Néanmoins, dans les faits, l’hypermarché, format originel de la grande distribution à la française, demeure le format dominant malgré les critiques et les difficultés. Il continue à constituer le bras armé des enseignes en permanente rivalité de parts de marché et car le prix reste le nerf de la guerre. Dans un contexte de contraction du pouvoir d’achat, les enseignes n’hésitent pas à renforcer leurs dispositifs promotionnels.

Auchan et les indépendants, Leclerc et dans une moindre mesure Système U, tirent leur épingle du jeu grâce à une stratégie constante en terme d’assortiment et de positionnement prix et grâce à une rénovation profonde et homogène de leur parc.

Les groupes intégrés (Carrefour, Casino) souffrent davantage avec un décalage entre les contraintes liées à l’actionnaire et celles liées à l’exploitation des magasins. En outre, la refonte du parc d’hypermarchés n’est pas achevée d’où une plus forte hétérogénéité entre les magasins et leurs performances.

La vogue du mini touche aussi les hypers
L’intensification de la concurrence des spécialistes oblige les hypermarchés à élaguer leur assortiment
Le format est en panne de croissance surtout sur les grands hypers. La tendance est au format mini (3000-5000 m2) qui permet d’optimiser le triptyque choix/prix/temps passé.
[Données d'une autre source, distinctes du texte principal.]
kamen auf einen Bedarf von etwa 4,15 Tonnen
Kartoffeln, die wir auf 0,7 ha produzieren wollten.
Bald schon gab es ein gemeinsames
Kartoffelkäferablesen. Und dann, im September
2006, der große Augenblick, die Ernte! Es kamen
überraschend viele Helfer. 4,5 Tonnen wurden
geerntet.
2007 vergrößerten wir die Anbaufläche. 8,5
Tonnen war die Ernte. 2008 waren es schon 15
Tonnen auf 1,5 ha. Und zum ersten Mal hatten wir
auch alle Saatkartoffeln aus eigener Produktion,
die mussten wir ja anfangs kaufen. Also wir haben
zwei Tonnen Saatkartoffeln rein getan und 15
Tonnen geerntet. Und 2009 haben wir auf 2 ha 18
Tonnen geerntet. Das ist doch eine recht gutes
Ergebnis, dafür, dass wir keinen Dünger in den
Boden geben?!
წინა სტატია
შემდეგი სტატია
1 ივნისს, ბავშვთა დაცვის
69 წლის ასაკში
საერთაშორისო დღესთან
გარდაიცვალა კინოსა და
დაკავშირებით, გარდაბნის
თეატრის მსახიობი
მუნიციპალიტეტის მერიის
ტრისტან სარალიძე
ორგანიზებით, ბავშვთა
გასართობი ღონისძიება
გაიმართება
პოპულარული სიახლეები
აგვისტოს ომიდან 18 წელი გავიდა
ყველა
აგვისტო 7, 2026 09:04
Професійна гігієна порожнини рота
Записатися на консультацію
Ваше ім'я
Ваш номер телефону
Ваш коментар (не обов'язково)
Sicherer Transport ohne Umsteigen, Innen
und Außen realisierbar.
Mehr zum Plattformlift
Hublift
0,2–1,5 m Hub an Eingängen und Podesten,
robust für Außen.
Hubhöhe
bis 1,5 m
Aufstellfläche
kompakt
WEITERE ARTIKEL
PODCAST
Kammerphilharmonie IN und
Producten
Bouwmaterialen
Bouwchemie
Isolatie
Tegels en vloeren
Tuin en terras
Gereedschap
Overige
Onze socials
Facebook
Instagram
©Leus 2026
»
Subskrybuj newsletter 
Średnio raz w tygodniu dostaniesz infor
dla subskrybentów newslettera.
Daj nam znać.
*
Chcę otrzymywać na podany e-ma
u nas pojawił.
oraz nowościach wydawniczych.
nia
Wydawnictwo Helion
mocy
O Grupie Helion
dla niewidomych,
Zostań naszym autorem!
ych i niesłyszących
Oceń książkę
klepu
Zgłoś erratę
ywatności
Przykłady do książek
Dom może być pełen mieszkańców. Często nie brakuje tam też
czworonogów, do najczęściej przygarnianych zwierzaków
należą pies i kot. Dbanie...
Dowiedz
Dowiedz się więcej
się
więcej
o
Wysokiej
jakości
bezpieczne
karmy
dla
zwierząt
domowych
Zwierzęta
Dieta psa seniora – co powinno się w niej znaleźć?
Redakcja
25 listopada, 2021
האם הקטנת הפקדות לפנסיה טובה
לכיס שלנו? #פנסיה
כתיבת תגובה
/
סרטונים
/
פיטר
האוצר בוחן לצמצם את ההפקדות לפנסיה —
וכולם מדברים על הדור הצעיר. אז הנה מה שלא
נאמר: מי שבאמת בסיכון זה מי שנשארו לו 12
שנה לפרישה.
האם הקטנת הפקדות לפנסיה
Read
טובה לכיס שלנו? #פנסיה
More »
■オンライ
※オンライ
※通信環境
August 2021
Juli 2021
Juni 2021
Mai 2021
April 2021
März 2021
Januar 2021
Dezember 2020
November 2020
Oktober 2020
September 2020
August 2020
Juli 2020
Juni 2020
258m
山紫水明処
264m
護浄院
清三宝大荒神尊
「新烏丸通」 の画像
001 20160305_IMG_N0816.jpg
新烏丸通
Les hypermarchés subissent de plein fouet la concurrence des spécialistes :

  • En non-alimentaire, l’hypermarché ne peut plus rivaliser que difficilement, tant en termes d’offre que de prix, avec les category killers. Les rayons non-alimentaires, qui ne portent plus le panier moyen, affichent des contre-performances et ont conduit les distributeurs à en abandonner certains.
  • En alimentaire, les hypermarchés sont confrontés au développement des Grandes Surfaces Frais (Grand Frais, Jour de Marché,…), à la concurrence des freezer-centers en surgelé (avec la success story Picard) mais résistent face au hard-discount en ayant repris l’offensive prix depuis fin 2009. A contrario, en bio, les hypermarchés ont gagné des parts de marché sur les réseaux spécialisés en démocratisant le bio via les prix et le développement de l’assortiment (les GMS ont réalisé 70% de la croissance du bio en 2010).

Un modèle économique à revoir
Le « tout accessible sous le même toit » des hypers cède du terrain au « tous services sous le même toit » vers lequel s’orientent les enseignes demain
Eurostaf décrypte les ajustements nécessaires pour relancer l’hypermarché. L’hypermarché de demain repose sur :
  • le meilleur équilibre à trouver entre drive et magasins,
  • plus de services et de confort d’achat,
  • une offre non-alimentaire recentrée sur les rayons forts et mieux théatralisée,
  • une offre alimentaire, qui doit rester large mais gagner en visibilité entre marques distributeurs et marques nationales.
  • tous rayons et services confondus, l’hypermarché doit conserver son caractère attractif en termes de prix au travers de vraies promotions sur les marques nationales, de cagnottes transparentes et faciles à utiliser pour le consommateur.

L’hypermarché doit donc redevenir pour le consommateur synonyme de shopping plaisir à prix malins.